#### REQUIREMENT:
Whenever the string "conventional" turns up in a line of the data below, copy that line.
[Start of Attachment]
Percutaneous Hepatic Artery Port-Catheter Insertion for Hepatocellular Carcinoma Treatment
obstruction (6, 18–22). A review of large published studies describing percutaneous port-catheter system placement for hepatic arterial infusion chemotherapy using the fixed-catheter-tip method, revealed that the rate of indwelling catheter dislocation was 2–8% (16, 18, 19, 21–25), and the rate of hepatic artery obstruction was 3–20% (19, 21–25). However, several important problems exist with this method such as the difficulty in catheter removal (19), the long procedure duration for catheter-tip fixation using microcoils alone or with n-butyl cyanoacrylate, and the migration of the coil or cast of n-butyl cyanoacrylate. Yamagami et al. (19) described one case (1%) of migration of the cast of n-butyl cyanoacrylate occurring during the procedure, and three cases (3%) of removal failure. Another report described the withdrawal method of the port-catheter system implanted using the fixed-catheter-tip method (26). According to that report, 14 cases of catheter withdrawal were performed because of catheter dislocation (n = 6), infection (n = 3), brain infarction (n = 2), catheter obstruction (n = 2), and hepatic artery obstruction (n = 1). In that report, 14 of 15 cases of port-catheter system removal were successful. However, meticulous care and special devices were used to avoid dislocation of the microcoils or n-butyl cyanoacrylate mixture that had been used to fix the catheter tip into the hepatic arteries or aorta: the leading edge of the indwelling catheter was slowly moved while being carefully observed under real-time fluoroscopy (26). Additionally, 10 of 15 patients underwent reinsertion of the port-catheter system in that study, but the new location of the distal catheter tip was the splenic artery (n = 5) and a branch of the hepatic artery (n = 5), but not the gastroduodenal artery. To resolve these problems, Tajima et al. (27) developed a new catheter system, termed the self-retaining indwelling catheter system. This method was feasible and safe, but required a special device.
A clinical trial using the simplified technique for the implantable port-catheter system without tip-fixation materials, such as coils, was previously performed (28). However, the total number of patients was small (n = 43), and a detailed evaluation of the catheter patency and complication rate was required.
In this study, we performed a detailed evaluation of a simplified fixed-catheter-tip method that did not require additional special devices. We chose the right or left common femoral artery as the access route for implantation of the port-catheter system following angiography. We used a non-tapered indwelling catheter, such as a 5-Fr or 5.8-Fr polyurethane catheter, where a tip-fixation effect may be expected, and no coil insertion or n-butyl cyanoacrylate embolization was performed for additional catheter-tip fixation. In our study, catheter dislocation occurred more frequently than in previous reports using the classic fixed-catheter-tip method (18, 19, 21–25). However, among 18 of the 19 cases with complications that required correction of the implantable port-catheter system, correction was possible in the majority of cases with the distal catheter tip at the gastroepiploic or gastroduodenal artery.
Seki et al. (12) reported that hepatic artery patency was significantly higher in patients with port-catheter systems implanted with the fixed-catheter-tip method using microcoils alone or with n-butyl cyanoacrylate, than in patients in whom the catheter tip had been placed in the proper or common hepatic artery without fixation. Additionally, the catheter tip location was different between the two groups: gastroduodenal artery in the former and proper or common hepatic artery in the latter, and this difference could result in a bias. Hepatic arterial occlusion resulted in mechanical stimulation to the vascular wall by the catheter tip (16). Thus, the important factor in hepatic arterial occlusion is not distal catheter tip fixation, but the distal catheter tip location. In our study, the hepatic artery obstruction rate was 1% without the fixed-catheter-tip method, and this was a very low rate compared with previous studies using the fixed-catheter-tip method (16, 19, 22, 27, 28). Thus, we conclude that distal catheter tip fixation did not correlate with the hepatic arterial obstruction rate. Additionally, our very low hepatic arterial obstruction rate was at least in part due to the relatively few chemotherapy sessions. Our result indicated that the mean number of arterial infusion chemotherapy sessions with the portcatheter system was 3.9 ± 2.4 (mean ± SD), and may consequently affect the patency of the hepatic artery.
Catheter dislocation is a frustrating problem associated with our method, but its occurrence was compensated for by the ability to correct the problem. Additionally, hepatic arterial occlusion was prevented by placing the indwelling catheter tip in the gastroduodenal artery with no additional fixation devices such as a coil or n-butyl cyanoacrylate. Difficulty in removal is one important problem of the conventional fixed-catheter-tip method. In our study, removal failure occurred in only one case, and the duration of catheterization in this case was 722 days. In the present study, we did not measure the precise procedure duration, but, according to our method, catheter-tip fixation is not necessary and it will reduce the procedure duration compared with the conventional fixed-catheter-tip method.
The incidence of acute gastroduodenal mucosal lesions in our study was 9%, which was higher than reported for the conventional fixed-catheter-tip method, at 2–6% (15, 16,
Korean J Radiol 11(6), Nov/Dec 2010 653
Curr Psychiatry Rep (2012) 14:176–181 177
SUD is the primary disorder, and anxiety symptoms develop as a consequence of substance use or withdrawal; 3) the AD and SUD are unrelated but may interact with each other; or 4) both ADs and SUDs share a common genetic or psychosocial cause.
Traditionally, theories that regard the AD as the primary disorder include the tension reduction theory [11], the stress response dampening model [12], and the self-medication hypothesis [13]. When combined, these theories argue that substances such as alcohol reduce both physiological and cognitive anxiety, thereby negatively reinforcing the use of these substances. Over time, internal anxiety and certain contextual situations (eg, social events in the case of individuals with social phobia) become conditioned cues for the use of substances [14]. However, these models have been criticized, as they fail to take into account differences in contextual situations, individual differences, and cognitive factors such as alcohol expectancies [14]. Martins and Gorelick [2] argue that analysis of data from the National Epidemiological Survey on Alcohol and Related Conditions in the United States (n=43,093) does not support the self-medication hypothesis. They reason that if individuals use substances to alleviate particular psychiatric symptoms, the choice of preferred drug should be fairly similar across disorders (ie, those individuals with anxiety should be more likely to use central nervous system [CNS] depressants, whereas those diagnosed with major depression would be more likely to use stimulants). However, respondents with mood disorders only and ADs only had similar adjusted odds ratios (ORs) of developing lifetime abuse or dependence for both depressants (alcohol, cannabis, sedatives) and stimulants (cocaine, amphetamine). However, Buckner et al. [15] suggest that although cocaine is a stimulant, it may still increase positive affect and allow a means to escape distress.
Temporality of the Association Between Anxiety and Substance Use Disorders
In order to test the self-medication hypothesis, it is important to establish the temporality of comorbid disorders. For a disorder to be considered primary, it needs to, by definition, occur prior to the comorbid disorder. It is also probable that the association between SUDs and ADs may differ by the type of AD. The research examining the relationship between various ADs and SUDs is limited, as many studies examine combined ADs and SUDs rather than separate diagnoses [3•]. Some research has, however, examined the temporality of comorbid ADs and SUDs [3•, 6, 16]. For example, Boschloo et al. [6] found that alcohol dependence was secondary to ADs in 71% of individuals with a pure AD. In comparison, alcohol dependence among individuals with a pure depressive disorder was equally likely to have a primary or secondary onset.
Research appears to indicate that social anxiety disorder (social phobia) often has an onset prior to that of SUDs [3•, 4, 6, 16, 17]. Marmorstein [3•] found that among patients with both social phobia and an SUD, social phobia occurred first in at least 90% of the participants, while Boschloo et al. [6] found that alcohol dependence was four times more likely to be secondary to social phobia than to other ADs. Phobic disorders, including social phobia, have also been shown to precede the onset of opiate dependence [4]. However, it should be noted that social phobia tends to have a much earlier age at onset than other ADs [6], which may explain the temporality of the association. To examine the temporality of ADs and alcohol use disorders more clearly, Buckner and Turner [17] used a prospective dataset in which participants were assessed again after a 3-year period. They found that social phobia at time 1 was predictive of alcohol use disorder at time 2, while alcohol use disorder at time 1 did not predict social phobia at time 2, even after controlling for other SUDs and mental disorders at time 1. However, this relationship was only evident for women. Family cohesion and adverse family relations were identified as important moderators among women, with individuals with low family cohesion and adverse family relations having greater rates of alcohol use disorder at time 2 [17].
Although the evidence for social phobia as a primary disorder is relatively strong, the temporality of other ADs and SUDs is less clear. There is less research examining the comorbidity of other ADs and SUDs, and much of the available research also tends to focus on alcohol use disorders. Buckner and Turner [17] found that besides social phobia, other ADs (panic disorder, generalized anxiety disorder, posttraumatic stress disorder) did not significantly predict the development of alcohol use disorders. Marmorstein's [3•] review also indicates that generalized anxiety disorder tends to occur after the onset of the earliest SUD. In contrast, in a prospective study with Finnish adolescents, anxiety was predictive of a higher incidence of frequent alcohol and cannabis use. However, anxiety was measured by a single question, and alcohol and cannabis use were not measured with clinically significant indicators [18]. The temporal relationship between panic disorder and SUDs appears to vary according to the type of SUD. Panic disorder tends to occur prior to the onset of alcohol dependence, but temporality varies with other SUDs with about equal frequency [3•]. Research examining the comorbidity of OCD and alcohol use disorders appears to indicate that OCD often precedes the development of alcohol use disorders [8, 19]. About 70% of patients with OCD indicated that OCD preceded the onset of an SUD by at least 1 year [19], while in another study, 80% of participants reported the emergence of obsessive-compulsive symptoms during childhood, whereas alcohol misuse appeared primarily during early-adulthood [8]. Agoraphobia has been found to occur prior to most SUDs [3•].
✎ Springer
[End of Attachment]
#### COMPLETED EXERCISE:
Catheter dislocation is a frustrating problem associated with our method, but its occurrence was compensated for by the ability to correct the problem. Additionally, hepatic arterial occlusion was prevented by placing the indwelling catheter tip in the gastroduodenal artery with no additional fixation devices such as a coil or n-butyl cyanoacrylate. Difficulty in removal is one important problem of the conventional fixed-catheter-tip method. In our study, removal failure occurred in only one case, and the duration of catheterization in this case was 722 days. In the present study, we did not measure the precise procedure duration, but, according to our method, catheter-tip fixation is not necessary and it will reduce the procedure duration compared with the conventional fixed-catheter-tip method.
The incidence of acute gastroduodenal mucosal lesions in our study was 9%, which was higher than reported for the conventional fixed-catheter-tip method, at 2–6% (15, 16,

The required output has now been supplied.